Nano-enabled topical delivery of anti-psoriatic small molecules

Abstract

Psoriasis is chronic autoimmune disorder mediated via T cell activation affecting 3% of population globally and is characterized by various features including erythema, scaling, hyperkeratosis, hyperplasia, plaques etc. Inspite of on going extensive researches in this disease area there is not a single therapy which claims complete cure and their primary focus is based on ameliorating the major symptoms underlying this pathophysiology and improving the medical condition. Out of the various currently assessable therapies, topical drug delivery approaches are mostly preferred because of their several advantages including direct targeting to desired site eliminating exposure to remaining body organs and hence minimizing the adverse side effects.
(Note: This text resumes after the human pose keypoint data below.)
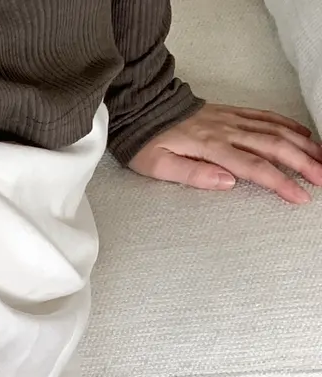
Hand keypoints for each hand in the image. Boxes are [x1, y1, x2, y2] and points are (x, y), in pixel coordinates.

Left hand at [128, 104, 321, 204]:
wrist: (144, 108)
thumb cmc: (147, 143)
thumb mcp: (159, 166)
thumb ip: (193, 174)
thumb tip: (227, 182)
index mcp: (212, 148)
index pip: (254, 167)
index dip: (280, 182)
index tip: (300, 196)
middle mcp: (228, 131)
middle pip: (274, 146)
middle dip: (303, 163)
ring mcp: (232, 119)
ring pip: (276, 130)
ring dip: (302, 145)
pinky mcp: (232, 113)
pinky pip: (266, 116)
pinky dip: (289, 124)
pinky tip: (304, 135)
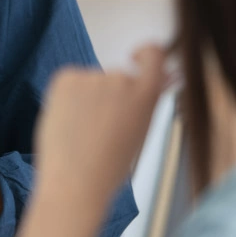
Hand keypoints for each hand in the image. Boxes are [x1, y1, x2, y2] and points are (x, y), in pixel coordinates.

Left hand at [13, 45, 168, 236]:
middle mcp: (122, 78)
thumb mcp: (140, 131)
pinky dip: (66, 97)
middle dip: (108, 96)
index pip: (153, 54)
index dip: (145, 54)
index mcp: (147, 94)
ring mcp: (92, 76)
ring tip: (80, 132)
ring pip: (90, 83)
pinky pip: (69, 82)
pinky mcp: (65, 77)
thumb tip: (170, 74)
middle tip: (98, 129)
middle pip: (116, 77)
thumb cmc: (110, 167)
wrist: (75, 182)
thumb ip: (150, 100)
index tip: (134, 58)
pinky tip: (66, 123)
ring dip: (86, 99)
The conventional drug delivery approaches (gels, creams and ointments) available as over the counter (OTC) products are associated with several disadvanatges due to local toxicity (irritation, burning, atropy etc), systemic toxicity (associated with drug leaching), reduced treatment efficacy (due to lower penetration of active in the viable epidermal region and poor retentive capability) and high dosing frequency with poor patient compliance because of reduced benefit to risk ratio. To address the above challenges and improve the benefit to risk ratio, nanoformulation based strategies are adopted due to several advantages including slow and sustained drug release (eliminating local toxicity due to sudden exposure of drug), deeper skin penetration, higher cellular uptake with localized retention with negligible systemic leaching. This review emphasizes on various types of nano-carriers (liposomes, niosomes, nano-emulsions, solid lipid nanoparticles, polymeric nanoparticles, etc) loaded with different anti-psoriatic small molecules in psoriasis treatment.